■ WHAT IS REQUIRED ■
Reproduce all of the items below, substituting "Sheffield" for every occurrence of "Birmingham" and keeping every other character unchanged.

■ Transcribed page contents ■
----
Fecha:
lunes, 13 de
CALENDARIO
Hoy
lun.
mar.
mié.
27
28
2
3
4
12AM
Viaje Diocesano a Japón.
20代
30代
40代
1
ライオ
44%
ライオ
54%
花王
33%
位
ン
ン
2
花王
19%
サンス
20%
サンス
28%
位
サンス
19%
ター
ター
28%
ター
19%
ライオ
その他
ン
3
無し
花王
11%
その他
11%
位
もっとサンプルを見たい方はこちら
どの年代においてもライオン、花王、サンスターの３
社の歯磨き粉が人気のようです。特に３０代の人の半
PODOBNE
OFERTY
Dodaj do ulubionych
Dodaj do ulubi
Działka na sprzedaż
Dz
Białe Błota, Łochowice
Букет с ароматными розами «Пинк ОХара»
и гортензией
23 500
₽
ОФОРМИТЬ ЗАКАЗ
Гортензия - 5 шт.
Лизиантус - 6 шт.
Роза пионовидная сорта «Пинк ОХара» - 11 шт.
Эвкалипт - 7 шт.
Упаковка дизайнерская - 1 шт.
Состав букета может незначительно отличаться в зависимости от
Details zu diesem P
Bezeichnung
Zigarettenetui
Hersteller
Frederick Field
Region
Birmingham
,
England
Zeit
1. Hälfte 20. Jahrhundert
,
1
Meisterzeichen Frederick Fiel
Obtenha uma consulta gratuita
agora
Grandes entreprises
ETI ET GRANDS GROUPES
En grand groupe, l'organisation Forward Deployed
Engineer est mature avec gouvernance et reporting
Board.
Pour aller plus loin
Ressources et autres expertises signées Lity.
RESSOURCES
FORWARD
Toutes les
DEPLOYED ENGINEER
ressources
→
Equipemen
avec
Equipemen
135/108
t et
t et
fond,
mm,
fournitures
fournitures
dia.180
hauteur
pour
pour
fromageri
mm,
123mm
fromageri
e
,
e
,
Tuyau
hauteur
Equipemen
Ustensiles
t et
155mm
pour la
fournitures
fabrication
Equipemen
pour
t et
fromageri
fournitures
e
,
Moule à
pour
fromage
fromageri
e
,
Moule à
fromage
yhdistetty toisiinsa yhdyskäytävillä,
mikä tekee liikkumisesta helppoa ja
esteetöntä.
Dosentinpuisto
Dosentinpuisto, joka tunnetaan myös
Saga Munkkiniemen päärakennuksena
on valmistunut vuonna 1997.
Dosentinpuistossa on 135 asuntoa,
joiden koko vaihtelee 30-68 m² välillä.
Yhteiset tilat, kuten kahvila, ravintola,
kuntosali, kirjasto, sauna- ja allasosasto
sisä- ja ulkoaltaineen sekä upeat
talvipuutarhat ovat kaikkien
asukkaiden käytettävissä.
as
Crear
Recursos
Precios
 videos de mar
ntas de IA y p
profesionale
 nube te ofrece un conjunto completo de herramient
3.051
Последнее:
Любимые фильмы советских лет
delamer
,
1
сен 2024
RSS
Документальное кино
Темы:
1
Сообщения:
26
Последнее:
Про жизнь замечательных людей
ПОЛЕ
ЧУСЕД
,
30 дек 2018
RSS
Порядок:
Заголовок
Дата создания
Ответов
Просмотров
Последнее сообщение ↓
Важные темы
----
■ THE ANSWER ■
Fecha:
lunes, 13 de
CALENDARIO
Hoy
lun.
mar.
mié.
27
28
2
3
4
12AM
Viaje Diocesano a Japón.
20代
30代
40代
1
ライオ
44%
ライオ
54%
花王
33%
位
ン
ン
2
花王
19%
サンス
20%
サンス
28%
位
サンス
19%
ター
ター
28%
ター
19%
ライオ
その他
ン
3
無し
花王
11%
その他
11%
位
もっとサンプルを見たい方はこちら
どの年代においてもライオン、花王、サンスターの３
社の歯磨き粉が人気のようです。特に３０代の人の半
PODOBNE
OFERTY
Dodaj do ulubionych
Dodaj do ulubi
Działka na sprzedaż
Dz
Białe Błota, Łochowice
Букет с ароматными розами «Пинк ОХара»
и гортензией
23 500
₽
ОФОРМИТЬ ЗАКАЗ
Гортензия - 5 шт.
Лизиантус - 6 шт.
Роза пионовидная сорта «Пинк ОХара» - 11 шт.
Эвкалипт - 7 шт.
Упаковка дизайнерская - 1 шт.
Состав букета может незначительно отличаться в зависимости от
Details zu diesem P
Bezeichnung
Zigarettenetui
Hersteller
Frederick Field
Region
Sheffield
,
England
Zeit
1. Hälfte 20. Jahrhundert
,
1
Meisterzeichen Frederick Fiel
Obtenha uma consulta gratuita
agora
Grandes entreprises
ETI ET GRANDS GROUPES
En grand groupe, l'organisation Forward Deployed
Engineer est mature avec gouvernance et reporting
Board.
Pour aller plus loin
Ressources et autres expertises signées Lity.
RESSOURCES
FORWARD
Toutes les
DEPLOYED ENGINEER
ressources
→
Equipemen
avec
Equipemen
135/108
t et
t et
fond,
mm,
fournitures
fournitures
dia.180
hauteur
pour
pour
fromageri
mm,
123mm
fromageri
e
,
e
,
Tuyau
hauteur
Equipemen
Ustensiles
t et
155mm
pour la
fournitures
fabrication
Equipemen
pour
t et
fromageri
fournitures
e
,
Moule à
pour
fromage
fromageri
e
,
Moule à
fromage
yhdistetty toisiinsa yhdyskäytävillä,
mikä tekee liikkumisesta helppoa ja
esteetöntä.
Dosentinpuisto
Dosentinpuisto, joka tunnetaan myös
Saga Munkkiniemen päärakennuksena
on valmistunut vuonna 1997.
Dosentinpuistossa on 135 asuntoa,
joiden koko vaihtelee 30-68 m² välillä.
Yhteiset tilat, kuten kahvila, ravintola,
kuntosali, kirjasto, sauna- ja allasosasto
sisä- ja ulkoaltaineen sekä upeat
talvipuutarhat ovat kaikkien
asukkaiden käytettävissä.
as
Crear
Recursos
Precios
 videos de mar
ntas de IA y p
profesionale
 nube te ofrece un conjunto completo de herramient
3.051
Последнее:
Любимые фильмы советских лет
delamer
,
1
сен 2024
RSS
Документальное кино
Темы:
1
Сообщения:
26
Последнее:
Про жизнь замечательных людей
ПОЛЕ
ЧУСЕД
,
30 дек 2018
RSS
Порядок:
Заголовок
Дата создания
Ответов
Просмотров
Последнее сообщение ↓
Важные темы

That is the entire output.